Like with other cancers it has been found that staging of thyroid cancer into four categories is useful for predicting survival and treatment options. However, it may not be as useful as with other cancers, as the prognosis of thyroid cancer is dictated not only by tumor size, but also by the histological tumor classification as mentioned above.
Staging of thyroid cancer
Stage Extension of tumor
I : tumor 1 cm or less in diameter
II : more than 1 cm, but less than 4 cm
III : more than 4 cm
IV : tumor extends beyond thyroid gland
Different outcome with a smaller mass versus a larger one
However, it is also true that a local tumor with very little mass has a much better prognosis than a tumor with a larger mass; also, an invading thyroid tumor into the surrounding tissues will have a worse long-term outcome (Ref. 2). Without proper staging to indicate how far the cancer has spread, the physician would not be able to advice which therapy gives the best long-term result in a particular case. If a physician assumes that the thyroid tumor is only local, but in reality it has spread, the local cancer therapy would fail miserably. It is therefore important to be as thorough as we can with our present diagnostic knowledge to get proper staging as this allows the physician to recommend a therapy, which will improve long-term survival for a particular thyroid cancer patient.
Staging of thyroid cancer
There may be other tests required such as MRI scanning, CT scanning or bone scans as well as various blood tests. At the end of this testing period the doctor usually schedules an appointment where all of the findings are discussed with the family. In my opinion it is important that the whole family be involved, as some of the cancer therapies are rather invasive. It is also good to have several witnesses who hear the whole comprehensive treatment plan. Their support is invaluable and will ensure that the patient will follow through with the entire treatment program.

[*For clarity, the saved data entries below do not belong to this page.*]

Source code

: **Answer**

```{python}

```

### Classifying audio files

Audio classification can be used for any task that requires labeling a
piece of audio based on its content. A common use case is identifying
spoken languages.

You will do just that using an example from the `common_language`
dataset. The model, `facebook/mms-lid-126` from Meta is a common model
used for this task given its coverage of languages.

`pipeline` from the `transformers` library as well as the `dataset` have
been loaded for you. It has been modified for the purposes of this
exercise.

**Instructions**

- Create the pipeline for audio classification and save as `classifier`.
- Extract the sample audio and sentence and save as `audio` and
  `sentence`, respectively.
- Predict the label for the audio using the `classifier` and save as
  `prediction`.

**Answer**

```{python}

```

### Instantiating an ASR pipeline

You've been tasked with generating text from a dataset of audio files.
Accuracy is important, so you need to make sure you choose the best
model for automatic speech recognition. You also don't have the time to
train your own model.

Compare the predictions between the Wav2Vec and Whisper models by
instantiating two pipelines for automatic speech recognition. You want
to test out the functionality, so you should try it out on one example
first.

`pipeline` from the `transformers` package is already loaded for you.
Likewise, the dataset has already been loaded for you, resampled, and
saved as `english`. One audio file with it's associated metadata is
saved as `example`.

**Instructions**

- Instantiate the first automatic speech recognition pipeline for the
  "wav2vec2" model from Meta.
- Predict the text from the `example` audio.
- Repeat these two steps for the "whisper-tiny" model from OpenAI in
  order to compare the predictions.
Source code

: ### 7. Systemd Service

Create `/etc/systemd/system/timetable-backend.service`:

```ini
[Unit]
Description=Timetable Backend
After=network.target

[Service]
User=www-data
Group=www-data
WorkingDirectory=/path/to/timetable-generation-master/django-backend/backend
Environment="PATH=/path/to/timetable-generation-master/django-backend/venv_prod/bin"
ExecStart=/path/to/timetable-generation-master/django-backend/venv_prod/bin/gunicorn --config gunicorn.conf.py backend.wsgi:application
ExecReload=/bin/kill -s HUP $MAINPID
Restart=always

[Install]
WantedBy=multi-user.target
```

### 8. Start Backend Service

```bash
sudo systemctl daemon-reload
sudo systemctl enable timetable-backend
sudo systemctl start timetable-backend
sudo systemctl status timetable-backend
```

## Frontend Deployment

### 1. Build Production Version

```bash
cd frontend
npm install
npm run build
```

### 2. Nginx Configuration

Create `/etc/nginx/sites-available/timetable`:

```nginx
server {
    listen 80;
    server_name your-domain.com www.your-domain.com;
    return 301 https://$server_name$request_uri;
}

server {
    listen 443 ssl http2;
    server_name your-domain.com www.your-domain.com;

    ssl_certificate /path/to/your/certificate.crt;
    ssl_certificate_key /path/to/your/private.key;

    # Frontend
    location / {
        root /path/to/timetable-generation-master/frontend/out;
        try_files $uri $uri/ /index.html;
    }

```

Prognosis of thyroid cancer
A patient can feel overwhelmed and upset by the multitude of details surrounding his treatment schedule. Fortunately, for the majority of thyroid cancers the prognosis is good. Only the poorly differentiated cancers and the older patients with thyroid cancer, where the immune system tends to be weak, have a poorer outcome.
Do not be afraid to ask the physician questions. You as the patient have the legal right to be fully informed.